• _EXERCISE TASK 1_
Answer these questions from the Slessor passage, labeling each answer (a), (b), or (c):
(a) What was the name of the ship Slessor sailed on, and on what date did she set sail?
(b) In the land of which people was the Calabar region?
(c) How long did Slessor spend in Scotland before returning to Calabar?
• _EXERCISE TASK 2_
Rewrite the paragraph of the Slessor passage that begins "Slessor, 28 years of age" as a short bulleted list that keeps its main facts.
• _EXERCISE TASK 3_
Quote everything in the Slessor passage from "Slessor, 28 years" down to "the native food.".

Eventually, Slessor applied to the United Presbyterian Church's Foreign Mission Board. After training in Edinburgh, she set sail in the SS Ethiopia on 5 August 1876, and arrived at her destination in West Africa just over a month later.
Slessor, 28 years of age, red haired with bright blue eyes, was first assigned to the Calabar region in the land of the Efik people. She was warned that they believed in traditional West African religion and had superstitions in relation to women giving birth to twins. Slessor lived in the missionary compound for three years, working first in the missions in Old Town and Creek Town. She wanted to go deeper into Calabar, but she contracted malaria and was forced to return to Scotland to recover. She left Calabar for Dundee in 1879. After 16 months in Scotland, Slessor returned to Calabar, but not to the same compound. Her new assignment was three miles farther into Calabar, in Old Town. Since Slessor assigned a large portion of her salary to support her mother and sisters in Scotland, she economised by learning to eat the native food.

• _INFORMATION SUPPLIED_
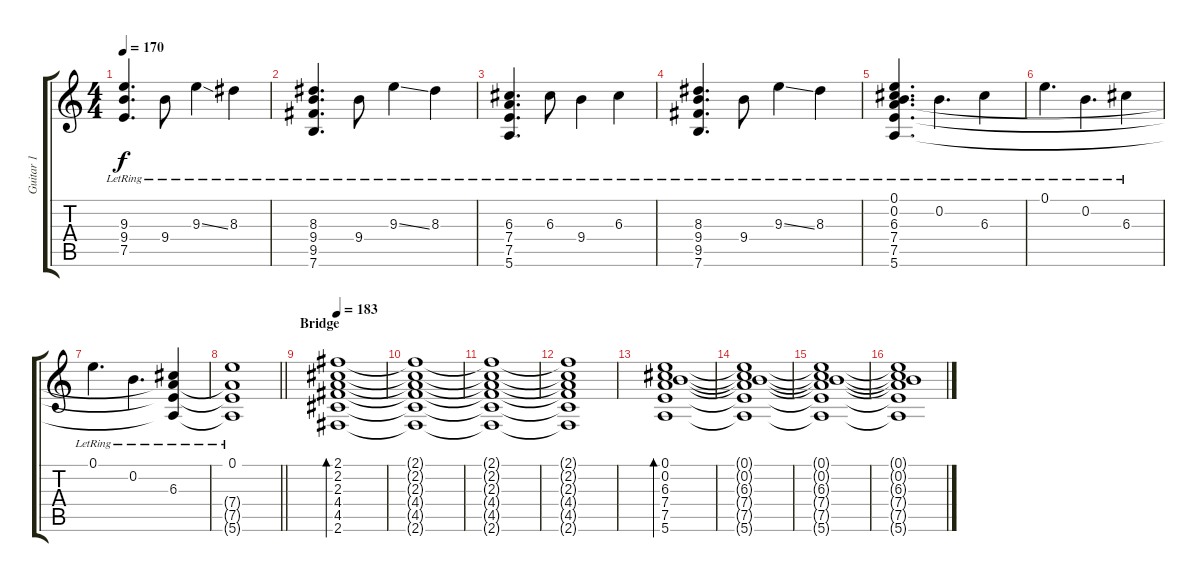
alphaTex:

--

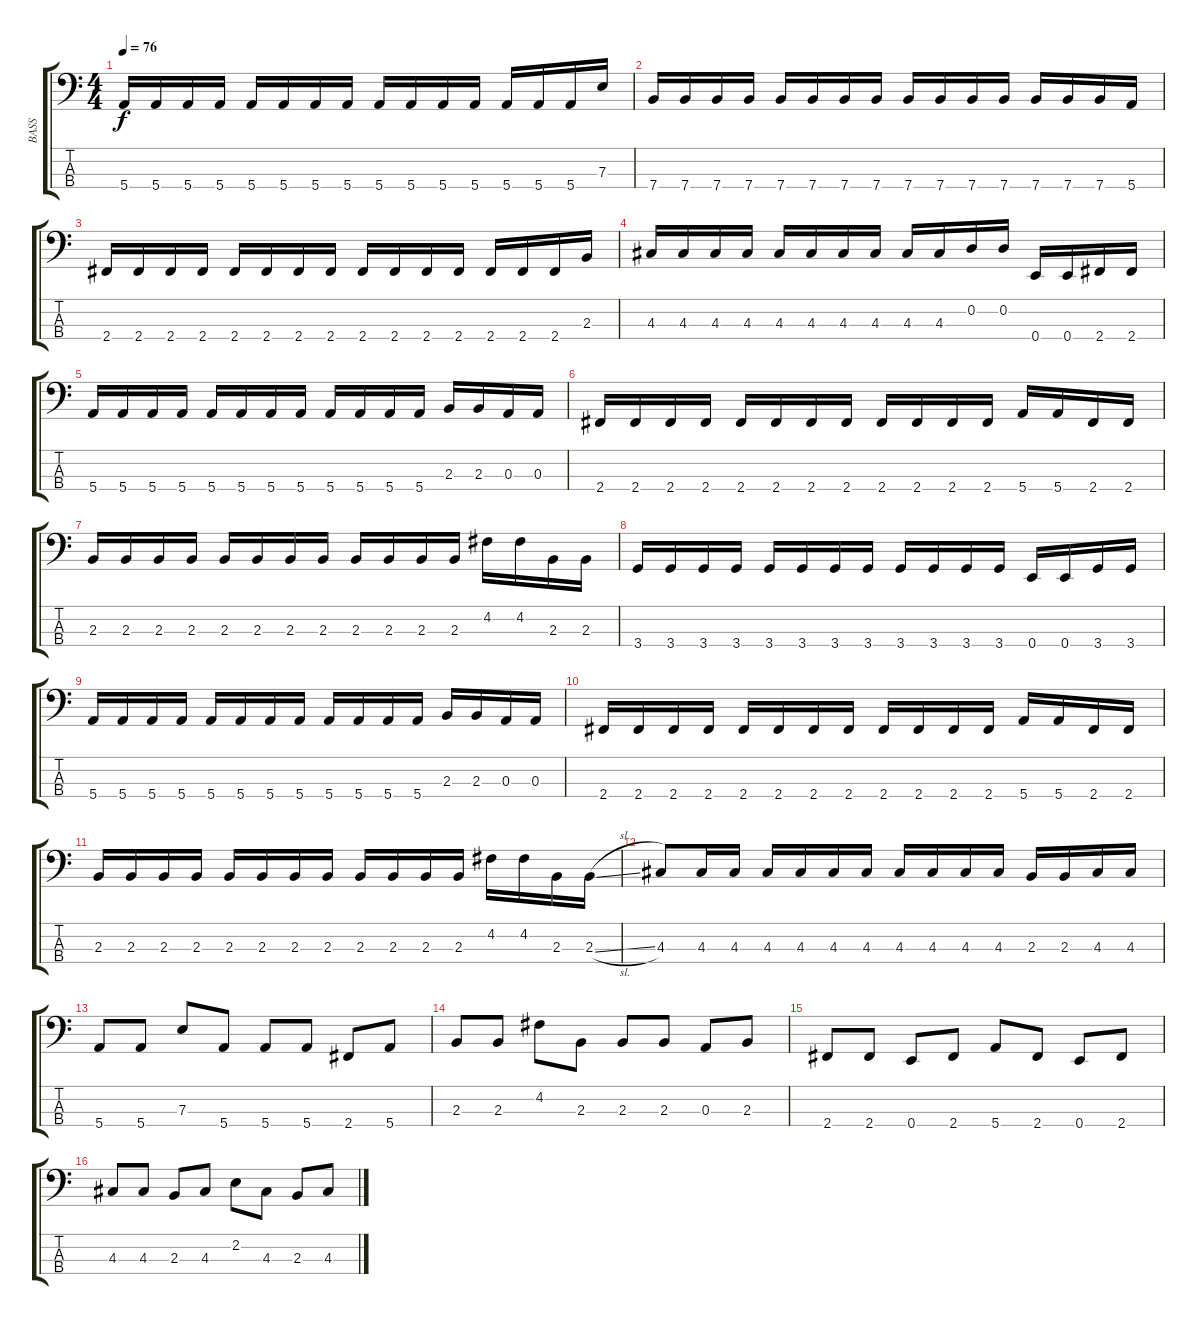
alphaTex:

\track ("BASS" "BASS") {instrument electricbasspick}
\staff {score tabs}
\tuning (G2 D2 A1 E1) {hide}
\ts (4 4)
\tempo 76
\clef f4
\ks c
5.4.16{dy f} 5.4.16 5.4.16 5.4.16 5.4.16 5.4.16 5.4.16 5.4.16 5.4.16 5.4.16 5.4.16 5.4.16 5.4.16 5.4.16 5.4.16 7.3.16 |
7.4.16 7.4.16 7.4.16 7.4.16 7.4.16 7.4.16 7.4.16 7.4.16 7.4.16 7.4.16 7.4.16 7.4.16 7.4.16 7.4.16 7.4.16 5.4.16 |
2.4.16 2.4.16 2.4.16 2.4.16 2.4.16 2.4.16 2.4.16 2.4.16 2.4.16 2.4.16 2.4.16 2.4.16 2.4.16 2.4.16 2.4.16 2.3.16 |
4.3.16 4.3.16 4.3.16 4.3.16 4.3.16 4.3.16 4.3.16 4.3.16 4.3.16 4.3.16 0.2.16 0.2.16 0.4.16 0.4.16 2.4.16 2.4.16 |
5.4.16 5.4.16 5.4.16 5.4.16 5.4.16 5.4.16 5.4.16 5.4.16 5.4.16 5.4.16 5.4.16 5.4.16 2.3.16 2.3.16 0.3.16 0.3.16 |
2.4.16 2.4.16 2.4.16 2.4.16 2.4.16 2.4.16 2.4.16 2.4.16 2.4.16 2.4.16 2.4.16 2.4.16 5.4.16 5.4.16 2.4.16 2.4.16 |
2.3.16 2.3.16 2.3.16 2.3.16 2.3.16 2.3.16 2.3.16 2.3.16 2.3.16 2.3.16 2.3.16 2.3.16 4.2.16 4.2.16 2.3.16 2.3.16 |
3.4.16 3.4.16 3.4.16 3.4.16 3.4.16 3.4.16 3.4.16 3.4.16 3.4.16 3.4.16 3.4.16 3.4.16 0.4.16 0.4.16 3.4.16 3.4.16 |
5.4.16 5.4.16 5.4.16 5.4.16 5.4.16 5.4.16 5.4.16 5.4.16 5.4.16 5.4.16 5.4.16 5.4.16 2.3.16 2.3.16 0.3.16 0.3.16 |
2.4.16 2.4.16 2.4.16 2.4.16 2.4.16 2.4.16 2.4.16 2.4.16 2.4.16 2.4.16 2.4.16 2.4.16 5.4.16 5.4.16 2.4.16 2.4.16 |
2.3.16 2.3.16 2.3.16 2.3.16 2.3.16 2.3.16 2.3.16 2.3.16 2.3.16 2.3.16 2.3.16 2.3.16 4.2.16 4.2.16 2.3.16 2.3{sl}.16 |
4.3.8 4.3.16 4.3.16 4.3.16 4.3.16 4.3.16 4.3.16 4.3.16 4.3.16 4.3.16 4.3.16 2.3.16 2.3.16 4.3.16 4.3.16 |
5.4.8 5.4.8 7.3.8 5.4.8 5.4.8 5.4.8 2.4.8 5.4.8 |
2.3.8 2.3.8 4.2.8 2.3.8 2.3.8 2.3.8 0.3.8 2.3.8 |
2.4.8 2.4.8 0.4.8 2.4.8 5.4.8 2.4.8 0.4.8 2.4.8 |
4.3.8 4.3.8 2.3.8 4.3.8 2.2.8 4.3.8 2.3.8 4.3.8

• _TASK RESPONSE 1_
(a) The SS Ethiopia, on 5 August 1876.
(b) The Efik people.
(c) 16 months.

• _TASK RESPONSE 2_
- At 28, red-haired and blue-eyed, Slessor was first assigned to the Calabar region, in the land of the Efik people.
- She was warned that they followed traditional West African religion and held superstitions about women giving birth to twins.
- She lived in the missionary compound for three years and worked first in the missions in Old Town and Creek Town.
- She wanted to go deeper into Calabar but caught malaria and left for Dundee in 1879 to recover.
- After 16 months in Scotland, she returned to Calabar with a new assignment three miles farther in.
- She sent much of her salary to her mother and sisters in Scotland, so she saved money by learning to eat the native food.

• _TASK RESPONSE 3_
Slessor, 28 years of age, red haired with bright blue eyes, was first assigned to the Calabar region in the land of the Efik people. She was warned that they believed in traditional West African religion and had superstitions in relation to women giving birth to twins. Slessor lived in the missionary compound for three years, working first in the missions in Old Town and Creek Town. She wanted to go deeper into Calabar, but she contracted malaria and was forced to return to Scotland to recover. She left Calabar for Dundee in 1879. After 16 months in Scotland, Slessor returned to Calabar, but not to the same compound. Her new assignment was three miles farther into Calabar, in Old Town. Since Slessor assigned a large portion of her salary to support her mother and sisters in Scotland, she economised by learning to eat the native food.